### FRAGMENTO SELECCIONADO
Esa tiránica razón capitalista, en los términos de George Simmel (contemporáneo a Weber), consigue, primero, imponer su lógica: el dinero. Si todo cuanto la humanidad hace es susceptible de compra y venta, los billetes con que se cuenta ya no son meramente plata, sino la exacta cantidad de bienes y de servicios a los que se puede acceder… y a los que no. Así que el dinero ya no es un medio, sino un fin. 

Luego, la tiránica razón capitalista impone su “fe”. Ironiza Simmel que el único milagro bíblico que se replica hoy, a diario, es la multiplicación de los panes y los peces. Sólo que se da en los plazos fijos de los bancos: una persona inmoviliza plata allí y, cuando retorna un mes después, tiene más billetes que los que dejó. El dinero, en el capitalismo, es casi una religión.

Tanto es así que sus postulados han devenido vitales. Lo alertó otro sociólogo, Thomas Merton, quien nació en 1910 y recibió al nuevo milenio: murió en 2003. El estadounidense advirtió que se viven tiempos en los que se da gran importancia al éxito como “meta”, sin darle la entidad equivalente a los “medios” institucionales para alcanzarlo. Ese éxito, además, es enteramente monetario. Entonces diagnosticó: cuando la atenuación de los medios se profundiza y la exaltación de las metas se acentúa, se produce la anomia. Si se puede triunfar legalmente, bien. Si no, también.

Toda una mirada para entender por qué la corrupción no sólo es tolerada sino también legitimada: en las encuestas, la corrupción es siempre el último elemento que define el voto de los argentinos. Esa proyección, por cierto, se verifica empecinadamente en las urnas… La única derrota, en la tiranía de la razón capitalista, es dejar de tratar de ser rico.

Agrietados

Cuando habló del desafío de “evangelizar el poder”, monseñor Rossi usó la palabra “poder” genéricamente. Sólo cuando la periodista Magena Valentié le repreguntó acerca de dónde están los principales focos de resistencia, el religioso hizo una distinción. “Las resistencias vienen del poder económico, fundamentalmente. Es el más reacio”, subrayó.

La empresa colectiva de construir una sociedad mejor es la tarea del poder político, pero de ninguna manera es su exclusiva responsabilidad.

Ahí es donde Weber  planteó la quimera. Hay que encontrar algo que trascienda la tiranía de la fe y la tiranía de la razón. Ese “más allá” es la gestación de valores que sean “de todos”. No de una religión. No de una casta. No de un sector. Valores que sean del conjunto.
######
### CONJUNTO DE DATOS
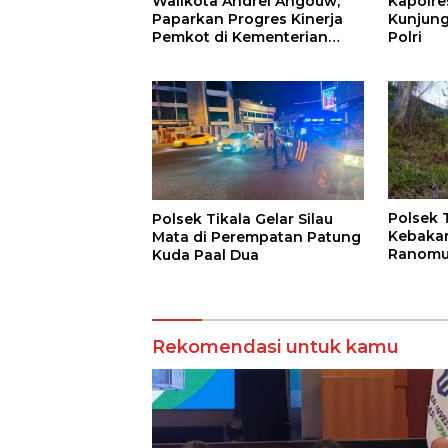
Walikota Andrei Angouw,
Kapolr
Paparkan Progres Kinerja
Kunjung
Pemkot di Kementerian
Polri
Investasi dan
Hilirisasi/BKPM
Polsek 
Polsek Tikala Gelar Silau
Kebakar
Mata di Perempatan Patung
Ranomu
Kuda Paal Dua
Permuk
Rekomendasi untuk kamu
######
__CONSIGNAS DEL EJERCICIO__.
a - Según el fragmento sobre la razón capitalista, ¿de dónde provienen fundamentalmente las resistencias, de acuerdo con monseñor Rossi?
b - Prosiga el fragmento sobre la razón capitalista a partir de su última oración.

__SOLUCIONARIO__.
a - Del poder económico, que es el más reacio.

b -
La construcción de esos valores comunes no es sencilla. Implica para muchos admitir que hay valores de las religiones que son trascendentes, legítimos e imprescindibles. Y también implica, para otros tantos, aceptar que hay valores exaltados por las religiones, o por sus representantes, que dejaron de ser considerados trascendentales, inclusive, por legiones de seguidores de los propios credos.

Ojalá la opción por los valores comunes fuera sencilla y clara, pero no lo es. Acaso porque la claridad es la promesa de la demagogia. Y de su hija, “la grieta”. Hoy vivimos, en términos ideológicos, en la tiranía de la razón binaria, que todo lo reduce a “blanco y negro”. Una totalidad indolente y maniquea, que ha fulminado la riqueza de los matices y la pluralidad.

Justamente, el camino claro y sencillo que se tomó fue el del antagonismo, que en su estafa de constreñir el mundo sólo a dos variables ha impuesto la tiranía de la razón dicotómica. Esa lógica sí que es simple: el que opina distinto es malo. Siempre será más cómodo quedarse en esa pobreza de razonamiento. Para ejemplo sobra la riña en torno de la Interrupción Voluntaria del Embarazo. No hay debate ahí, porque nadie escucha al “otro”. Si no hay discusión, no hay democracia. Si no hay democracia, hay tiranía. La de la fe o la de la razón.

Después de tanta historia debería aspirarse a un mundo que, antes que claro y sencillo, fuera responsable. La posibilidad de construir una sociedad con valores que sean de todos es mucho más trabajosa. Y está llena de dificultades. Pero entraña la elección por una sociedad menos violenta. Más tolerante. Más abierta. Más democrática. Más justa.

La opción no es simple ni clara, pero es nuestra.

Ese parece un digno deseo de Navidad.